## Brano
________________________________________

Con la sentenza 02.12.1997 n.12193 che si evidenzia, la Corte di Cassazione Sezione si è pronunciata sulla diversa rilevanza della natura dell’attività (pericolosa o innocua), ai fini della responsabilità ex art.2050 c.c. ovvero 2043 c.c. In particolare, la Suprema Corte ha enunciato il principio per cui <Per “attività pericolose”, agli effetti di cui all’art. 2050 c.c., devono intendersi quelle così qualificate da specifiche norme destinate a prevenire sinistri e a tutelare l’incolumità pubblica, ovvero quelle per le quali la pericolosità trova riscontro nella natura delle cose e dei mezzi adoperati, mentre non possono considerarsi tali le attività nelle quali la pericolosità insorga per fatti estranei (in applicazione del suddetto principio la Cassazione ha confermato la decisione della Corte territoriale che escludeva il carattere pericoloso di una sauna gestita all’interno di un centro di benessere).>
Di seguito si riporta il testo della sentenza in parola.
(omissis)
FATTO
Il 13 dicembre 1985 E.<…>, subito dopo essersi sottoposta alla sauna in locali della società <…>, cadde, producendosi lesioni personali.

________________________________________

## Materiale fornito
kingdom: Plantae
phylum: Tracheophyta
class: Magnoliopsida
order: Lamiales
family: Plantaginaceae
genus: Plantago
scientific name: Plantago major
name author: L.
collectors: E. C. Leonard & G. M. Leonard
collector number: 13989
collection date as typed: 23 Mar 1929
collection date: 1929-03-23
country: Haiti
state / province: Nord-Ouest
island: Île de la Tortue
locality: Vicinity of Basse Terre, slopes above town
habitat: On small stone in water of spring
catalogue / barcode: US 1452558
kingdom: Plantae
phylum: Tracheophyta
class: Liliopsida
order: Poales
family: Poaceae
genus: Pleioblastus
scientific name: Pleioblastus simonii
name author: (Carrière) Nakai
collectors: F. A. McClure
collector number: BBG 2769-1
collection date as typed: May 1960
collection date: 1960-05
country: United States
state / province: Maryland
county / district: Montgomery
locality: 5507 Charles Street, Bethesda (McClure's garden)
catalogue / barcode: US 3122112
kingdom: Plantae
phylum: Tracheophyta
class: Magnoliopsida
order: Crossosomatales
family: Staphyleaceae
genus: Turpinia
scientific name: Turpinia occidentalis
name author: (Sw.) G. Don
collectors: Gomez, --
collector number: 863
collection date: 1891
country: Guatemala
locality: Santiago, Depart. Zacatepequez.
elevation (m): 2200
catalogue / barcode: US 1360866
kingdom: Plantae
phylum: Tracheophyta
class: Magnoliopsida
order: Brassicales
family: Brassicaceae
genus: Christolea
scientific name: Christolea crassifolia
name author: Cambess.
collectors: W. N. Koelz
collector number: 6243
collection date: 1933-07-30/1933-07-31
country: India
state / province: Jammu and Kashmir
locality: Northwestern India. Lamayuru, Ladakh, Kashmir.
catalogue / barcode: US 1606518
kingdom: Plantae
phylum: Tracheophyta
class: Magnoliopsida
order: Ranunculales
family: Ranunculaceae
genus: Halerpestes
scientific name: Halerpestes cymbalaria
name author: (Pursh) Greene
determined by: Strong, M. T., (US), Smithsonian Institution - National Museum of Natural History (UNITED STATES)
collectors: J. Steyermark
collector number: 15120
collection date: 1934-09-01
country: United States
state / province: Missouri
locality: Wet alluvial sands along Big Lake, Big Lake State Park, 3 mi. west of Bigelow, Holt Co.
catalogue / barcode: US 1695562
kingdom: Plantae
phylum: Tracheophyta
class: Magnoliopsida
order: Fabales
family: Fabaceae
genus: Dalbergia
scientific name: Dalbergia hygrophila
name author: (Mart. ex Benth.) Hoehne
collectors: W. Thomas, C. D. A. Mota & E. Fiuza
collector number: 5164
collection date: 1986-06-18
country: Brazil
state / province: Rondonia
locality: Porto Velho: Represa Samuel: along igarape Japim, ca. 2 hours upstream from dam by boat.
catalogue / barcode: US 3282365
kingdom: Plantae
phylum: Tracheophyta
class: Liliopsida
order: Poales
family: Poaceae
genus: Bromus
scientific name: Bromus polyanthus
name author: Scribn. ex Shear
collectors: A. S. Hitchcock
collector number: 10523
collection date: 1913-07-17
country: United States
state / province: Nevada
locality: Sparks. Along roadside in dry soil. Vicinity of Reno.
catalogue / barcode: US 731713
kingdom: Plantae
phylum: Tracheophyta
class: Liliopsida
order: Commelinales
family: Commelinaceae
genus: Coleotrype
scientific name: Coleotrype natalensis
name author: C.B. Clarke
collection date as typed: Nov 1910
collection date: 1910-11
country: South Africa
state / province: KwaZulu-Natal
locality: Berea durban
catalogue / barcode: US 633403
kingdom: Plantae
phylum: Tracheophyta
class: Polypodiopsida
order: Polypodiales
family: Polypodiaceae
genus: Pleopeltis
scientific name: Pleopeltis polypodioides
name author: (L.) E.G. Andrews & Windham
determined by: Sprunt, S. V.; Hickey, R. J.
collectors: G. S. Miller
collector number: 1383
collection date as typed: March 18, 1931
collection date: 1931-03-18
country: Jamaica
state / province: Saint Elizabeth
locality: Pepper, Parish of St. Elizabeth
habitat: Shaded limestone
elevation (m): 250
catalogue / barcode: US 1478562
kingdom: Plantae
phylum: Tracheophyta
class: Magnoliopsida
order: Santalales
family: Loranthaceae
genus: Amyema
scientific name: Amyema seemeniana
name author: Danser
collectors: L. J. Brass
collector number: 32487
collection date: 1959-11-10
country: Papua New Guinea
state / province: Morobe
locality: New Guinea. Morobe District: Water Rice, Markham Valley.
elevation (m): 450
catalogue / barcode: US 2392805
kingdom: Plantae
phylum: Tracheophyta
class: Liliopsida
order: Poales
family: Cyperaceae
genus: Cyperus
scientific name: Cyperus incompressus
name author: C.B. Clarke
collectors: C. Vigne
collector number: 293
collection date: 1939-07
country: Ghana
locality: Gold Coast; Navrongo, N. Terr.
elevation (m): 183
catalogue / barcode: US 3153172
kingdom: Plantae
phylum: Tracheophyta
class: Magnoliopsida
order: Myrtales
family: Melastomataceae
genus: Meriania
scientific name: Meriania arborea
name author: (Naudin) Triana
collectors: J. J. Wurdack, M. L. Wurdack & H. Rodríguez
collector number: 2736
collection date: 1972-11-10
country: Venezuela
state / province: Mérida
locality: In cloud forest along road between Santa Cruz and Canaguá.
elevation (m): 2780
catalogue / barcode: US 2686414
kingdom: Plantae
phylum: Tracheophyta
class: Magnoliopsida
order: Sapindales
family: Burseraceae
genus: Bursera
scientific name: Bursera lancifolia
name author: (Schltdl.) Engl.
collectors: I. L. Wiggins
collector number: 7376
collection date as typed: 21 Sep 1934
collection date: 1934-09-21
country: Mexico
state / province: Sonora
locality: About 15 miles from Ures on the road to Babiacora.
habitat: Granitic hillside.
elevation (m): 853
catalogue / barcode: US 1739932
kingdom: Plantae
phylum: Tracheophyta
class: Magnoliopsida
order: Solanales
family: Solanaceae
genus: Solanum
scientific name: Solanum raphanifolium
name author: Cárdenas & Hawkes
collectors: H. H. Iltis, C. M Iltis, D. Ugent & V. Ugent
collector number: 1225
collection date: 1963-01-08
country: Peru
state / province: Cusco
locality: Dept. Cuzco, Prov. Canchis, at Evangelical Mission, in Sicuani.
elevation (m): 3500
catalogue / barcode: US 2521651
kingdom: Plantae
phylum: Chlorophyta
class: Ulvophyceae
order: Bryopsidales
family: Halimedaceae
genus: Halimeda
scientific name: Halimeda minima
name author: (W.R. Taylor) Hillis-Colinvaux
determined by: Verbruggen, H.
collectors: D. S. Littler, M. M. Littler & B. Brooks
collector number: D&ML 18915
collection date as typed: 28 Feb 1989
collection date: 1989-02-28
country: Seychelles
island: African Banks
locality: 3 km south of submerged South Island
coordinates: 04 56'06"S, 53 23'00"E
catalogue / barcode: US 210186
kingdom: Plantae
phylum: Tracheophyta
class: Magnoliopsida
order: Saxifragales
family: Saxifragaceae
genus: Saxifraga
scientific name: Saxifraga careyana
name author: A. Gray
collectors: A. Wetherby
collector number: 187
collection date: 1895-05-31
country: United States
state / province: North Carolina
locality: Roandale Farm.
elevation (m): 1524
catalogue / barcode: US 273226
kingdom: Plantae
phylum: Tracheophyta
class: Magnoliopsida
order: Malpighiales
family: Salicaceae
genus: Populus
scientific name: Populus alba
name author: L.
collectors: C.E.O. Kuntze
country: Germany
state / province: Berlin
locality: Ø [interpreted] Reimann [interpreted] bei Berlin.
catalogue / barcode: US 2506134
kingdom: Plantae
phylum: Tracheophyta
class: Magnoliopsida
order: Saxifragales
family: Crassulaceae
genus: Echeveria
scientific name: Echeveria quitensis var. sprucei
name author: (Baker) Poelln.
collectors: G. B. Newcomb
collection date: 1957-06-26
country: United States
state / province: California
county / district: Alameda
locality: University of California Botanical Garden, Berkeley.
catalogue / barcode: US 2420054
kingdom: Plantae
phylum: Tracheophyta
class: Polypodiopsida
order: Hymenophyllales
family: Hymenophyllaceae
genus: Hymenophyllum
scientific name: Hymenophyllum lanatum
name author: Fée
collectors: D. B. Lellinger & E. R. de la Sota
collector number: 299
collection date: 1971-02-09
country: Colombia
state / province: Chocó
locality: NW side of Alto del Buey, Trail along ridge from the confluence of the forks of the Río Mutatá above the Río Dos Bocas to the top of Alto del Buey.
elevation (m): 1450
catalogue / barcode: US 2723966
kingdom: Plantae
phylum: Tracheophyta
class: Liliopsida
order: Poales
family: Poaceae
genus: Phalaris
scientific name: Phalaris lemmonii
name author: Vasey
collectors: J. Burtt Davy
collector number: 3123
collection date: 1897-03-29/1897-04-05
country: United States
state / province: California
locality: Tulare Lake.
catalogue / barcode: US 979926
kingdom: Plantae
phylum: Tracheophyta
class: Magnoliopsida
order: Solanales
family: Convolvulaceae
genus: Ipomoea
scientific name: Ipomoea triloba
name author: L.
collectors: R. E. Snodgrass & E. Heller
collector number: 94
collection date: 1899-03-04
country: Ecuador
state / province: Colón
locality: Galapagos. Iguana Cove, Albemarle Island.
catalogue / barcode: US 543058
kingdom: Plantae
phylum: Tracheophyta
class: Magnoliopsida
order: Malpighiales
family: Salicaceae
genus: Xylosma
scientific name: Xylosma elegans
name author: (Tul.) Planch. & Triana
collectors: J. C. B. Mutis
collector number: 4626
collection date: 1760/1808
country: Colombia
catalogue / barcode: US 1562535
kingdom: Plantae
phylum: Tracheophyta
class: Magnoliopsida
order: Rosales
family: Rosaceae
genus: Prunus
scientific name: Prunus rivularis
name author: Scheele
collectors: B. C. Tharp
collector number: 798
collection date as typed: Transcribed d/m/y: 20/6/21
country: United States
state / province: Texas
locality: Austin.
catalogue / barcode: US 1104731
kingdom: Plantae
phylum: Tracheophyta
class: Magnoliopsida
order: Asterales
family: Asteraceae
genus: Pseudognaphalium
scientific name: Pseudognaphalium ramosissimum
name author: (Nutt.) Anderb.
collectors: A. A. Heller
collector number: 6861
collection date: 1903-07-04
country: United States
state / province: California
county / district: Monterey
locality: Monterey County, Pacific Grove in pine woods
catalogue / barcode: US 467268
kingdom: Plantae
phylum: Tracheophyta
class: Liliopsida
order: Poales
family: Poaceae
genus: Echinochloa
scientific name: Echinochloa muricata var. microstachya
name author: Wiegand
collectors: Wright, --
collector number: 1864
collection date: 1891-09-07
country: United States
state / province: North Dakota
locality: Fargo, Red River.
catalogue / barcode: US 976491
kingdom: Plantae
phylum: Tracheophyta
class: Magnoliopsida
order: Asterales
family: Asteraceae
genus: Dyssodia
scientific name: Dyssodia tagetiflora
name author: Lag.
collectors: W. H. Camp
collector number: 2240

________________________________________

## Compiti scritti
a) Nel brano, qual è il numero della sentenza della Corte di Cassazione e in che data è stata emessa?
b) Riporta per intero tutte le espressioni che nel brano stanno tra parentesi tonde.

## Risposte ai compiti
a) È la sentenza n. 12193 del 2 dicembre 1997.

b)
- (pericolosa o innocua)
- (in applicazione del suddetto principio la Cassazione ha confermato la decisione della Corte territoriale che escludeva il carattere pericoloso di una sauna gestita all'interno di un centro di benessere)
- (omissis)